■ Brief:
Copy every line in the records below that contains the word "during".

[Data extracted from a collection]

·····

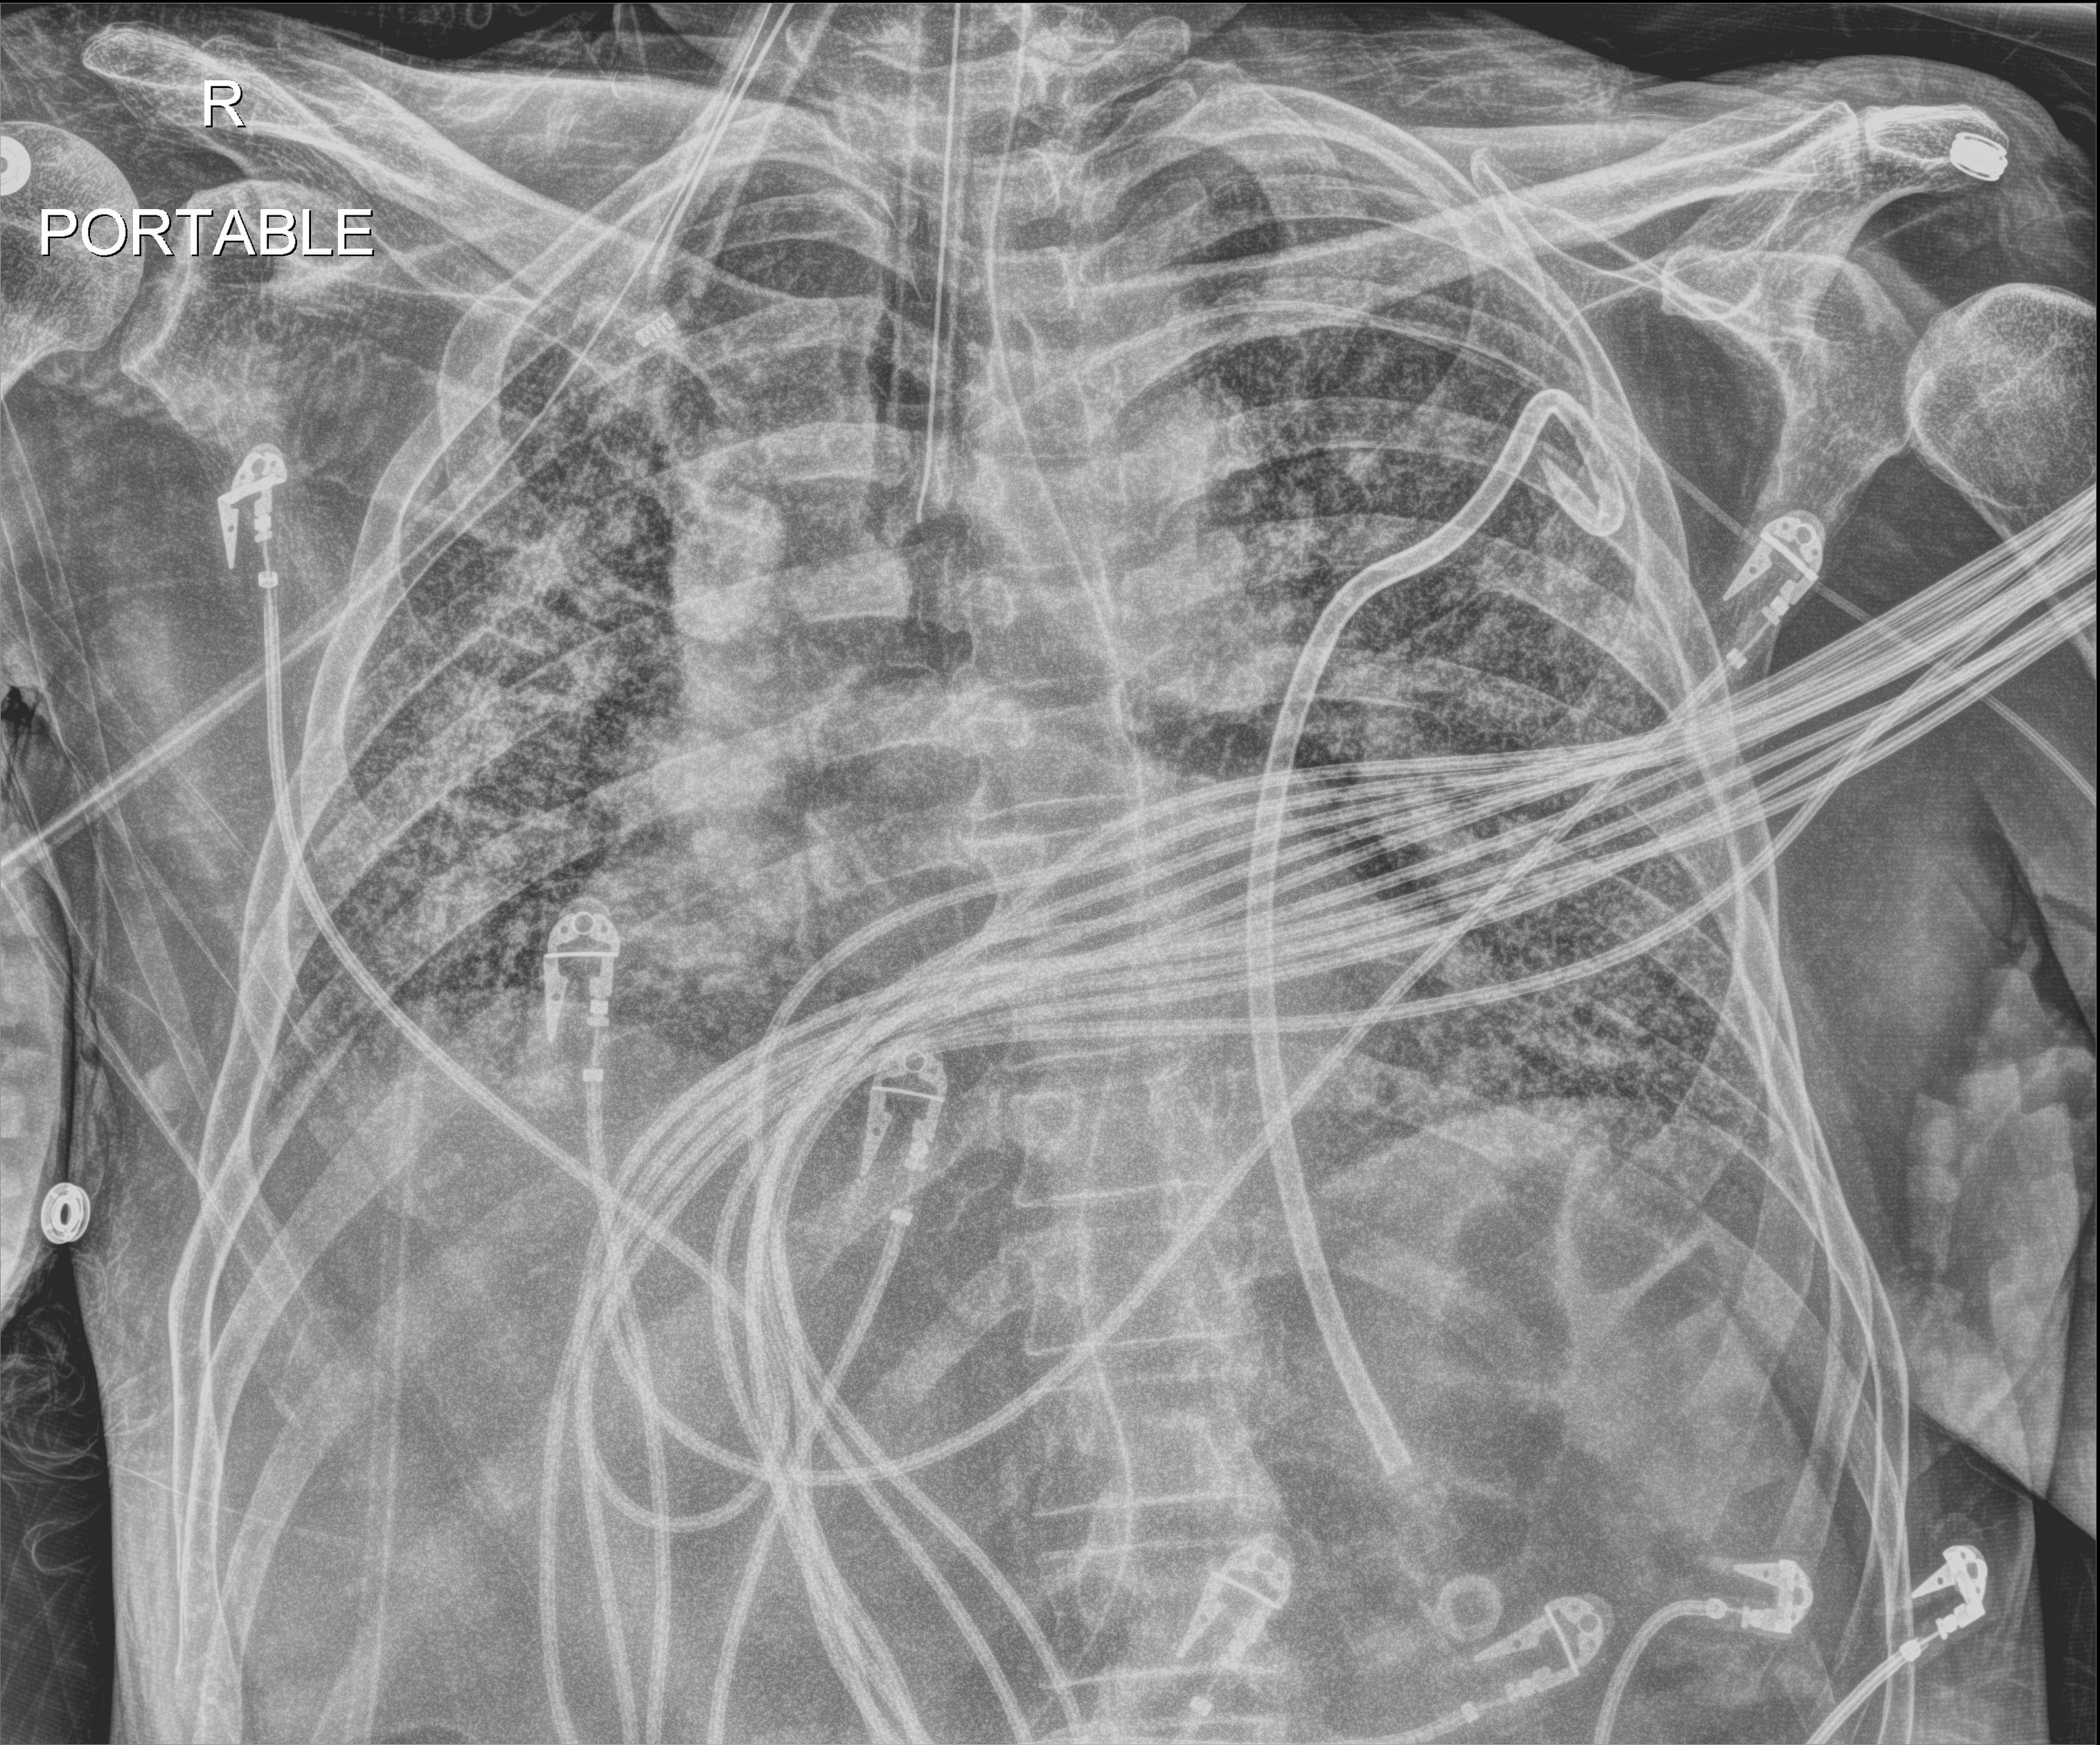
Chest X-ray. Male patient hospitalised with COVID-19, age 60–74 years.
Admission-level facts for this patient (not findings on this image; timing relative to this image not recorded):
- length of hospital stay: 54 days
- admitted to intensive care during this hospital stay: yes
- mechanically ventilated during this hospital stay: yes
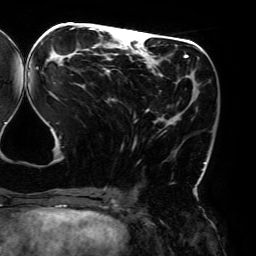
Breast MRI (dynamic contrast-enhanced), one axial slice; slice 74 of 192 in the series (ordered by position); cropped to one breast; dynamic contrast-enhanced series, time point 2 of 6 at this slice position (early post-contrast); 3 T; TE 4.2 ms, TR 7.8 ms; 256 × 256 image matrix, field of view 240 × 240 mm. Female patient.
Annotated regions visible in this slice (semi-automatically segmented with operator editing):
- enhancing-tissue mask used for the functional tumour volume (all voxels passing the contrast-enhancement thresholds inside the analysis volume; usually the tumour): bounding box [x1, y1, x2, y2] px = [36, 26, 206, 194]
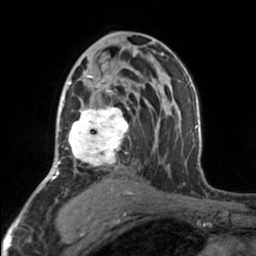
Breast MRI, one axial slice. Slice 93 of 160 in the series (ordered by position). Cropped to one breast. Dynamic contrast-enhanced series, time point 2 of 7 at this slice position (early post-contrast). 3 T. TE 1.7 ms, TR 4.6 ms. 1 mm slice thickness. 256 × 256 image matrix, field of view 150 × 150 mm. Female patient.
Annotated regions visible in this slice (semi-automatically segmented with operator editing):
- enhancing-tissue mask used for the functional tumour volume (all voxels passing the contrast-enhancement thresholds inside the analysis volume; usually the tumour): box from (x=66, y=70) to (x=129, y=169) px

·····

■ Answer space:
- admitted to intensive care during this hospital stay: yes
- mechanically ventilated during this hospital stay: yes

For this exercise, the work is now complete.